Data in this exercise>
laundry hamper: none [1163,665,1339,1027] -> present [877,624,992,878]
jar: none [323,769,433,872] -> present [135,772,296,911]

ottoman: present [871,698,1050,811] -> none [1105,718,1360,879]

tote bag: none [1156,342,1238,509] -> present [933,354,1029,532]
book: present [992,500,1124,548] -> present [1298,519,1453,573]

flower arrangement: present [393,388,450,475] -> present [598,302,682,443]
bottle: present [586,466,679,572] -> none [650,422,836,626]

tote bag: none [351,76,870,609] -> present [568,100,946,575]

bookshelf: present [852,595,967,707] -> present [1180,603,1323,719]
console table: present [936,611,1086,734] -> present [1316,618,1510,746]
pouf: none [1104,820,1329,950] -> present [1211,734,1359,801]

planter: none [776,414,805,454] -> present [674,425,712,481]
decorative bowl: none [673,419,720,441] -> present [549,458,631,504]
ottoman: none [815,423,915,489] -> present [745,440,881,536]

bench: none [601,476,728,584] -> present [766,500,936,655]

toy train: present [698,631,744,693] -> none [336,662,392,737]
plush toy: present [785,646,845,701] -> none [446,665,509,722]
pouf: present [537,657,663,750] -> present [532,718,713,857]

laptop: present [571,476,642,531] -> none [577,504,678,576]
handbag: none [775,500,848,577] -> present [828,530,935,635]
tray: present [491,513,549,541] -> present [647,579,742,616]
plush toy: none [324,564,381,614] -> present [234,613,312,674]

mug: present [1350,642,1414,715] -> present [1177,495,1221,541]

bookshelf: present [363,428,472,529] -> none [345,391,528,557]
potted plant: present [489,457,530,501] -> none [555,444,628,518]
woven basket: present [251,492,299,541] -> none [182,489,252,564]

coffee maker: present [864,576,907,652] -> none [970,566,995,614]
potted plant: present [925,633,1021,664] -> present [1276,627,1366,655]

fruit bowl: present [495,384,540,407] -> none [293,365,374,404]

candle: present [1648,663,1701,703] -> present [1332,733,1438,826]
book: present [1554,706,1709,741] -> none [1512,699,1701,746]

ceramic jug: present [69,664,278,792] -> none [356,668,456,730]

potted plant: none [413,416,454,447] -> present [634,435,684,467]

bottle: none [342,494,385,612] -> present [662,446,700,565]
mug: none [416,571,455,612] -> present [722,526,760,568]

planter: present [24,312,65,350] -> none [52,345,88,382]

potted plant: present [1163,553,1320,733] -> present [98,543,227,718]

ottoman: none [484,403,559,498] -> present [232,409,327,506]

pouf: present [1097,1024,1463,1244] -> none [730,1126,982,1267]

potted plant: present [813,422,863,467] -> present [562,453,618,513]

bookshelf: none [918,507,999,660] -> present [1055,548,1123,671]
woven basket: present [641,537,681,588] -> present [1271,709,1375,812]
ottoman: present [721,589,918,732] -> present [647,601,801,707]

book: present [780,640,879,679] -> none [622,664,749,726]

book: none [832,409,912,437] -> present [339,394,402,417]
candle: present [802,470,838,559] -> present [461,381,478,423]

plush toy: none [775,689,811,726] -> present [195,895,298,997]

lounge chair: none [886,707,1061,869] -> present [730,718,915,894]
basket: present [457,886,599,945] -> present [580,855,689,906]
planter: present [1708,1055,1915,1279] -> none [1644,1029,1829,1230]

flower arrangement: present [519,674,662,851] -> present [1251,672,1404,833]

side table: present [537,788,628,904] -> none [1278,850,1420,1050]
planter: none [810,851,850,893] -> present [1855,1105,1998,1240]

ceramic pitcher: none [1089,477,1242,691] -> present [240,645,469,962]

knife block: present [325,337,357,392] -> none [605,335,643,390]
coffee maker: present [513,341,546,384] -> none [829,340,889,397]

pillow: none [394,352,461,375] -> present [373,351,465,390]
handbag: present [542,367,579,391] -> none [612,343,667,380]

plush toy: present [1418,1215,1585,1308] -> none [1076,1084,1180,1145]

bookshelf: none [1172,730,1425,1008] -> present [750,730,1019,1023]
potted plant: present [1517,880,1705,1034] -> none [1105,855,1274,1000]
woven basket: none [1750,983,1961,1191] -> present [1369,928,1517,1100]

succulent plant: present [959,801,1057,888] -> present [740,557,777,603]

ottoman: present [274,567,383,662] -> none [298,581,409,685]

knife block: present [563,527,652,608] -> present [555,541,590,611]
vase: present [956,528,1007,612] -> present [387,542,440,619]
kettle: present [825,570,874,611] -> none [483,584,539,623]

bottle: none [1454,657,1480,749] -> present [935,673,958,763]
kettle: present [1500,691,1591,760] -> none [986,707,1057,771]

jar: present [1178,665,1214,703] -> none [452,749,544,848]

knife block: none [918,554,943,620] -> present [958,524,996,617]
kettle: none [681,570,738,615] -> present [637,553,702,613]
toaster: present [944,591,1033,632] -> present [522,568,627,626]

Exercise objective>
Taking the line with "lounge chair: none" as the first and the line with "planter: present [1708,1055,1915,1279]" as the last, retype that stretch of the data above exactly, with no other lines.

Problem solution>
lounge chair: none [886,707,1061,869] -> present [730,718,915,894]
basket: present [457,886,599,945] -> present [580,855,689,906]
planter: present [1708,1055,1915,1279] -> none [1644,1029,1829,1230]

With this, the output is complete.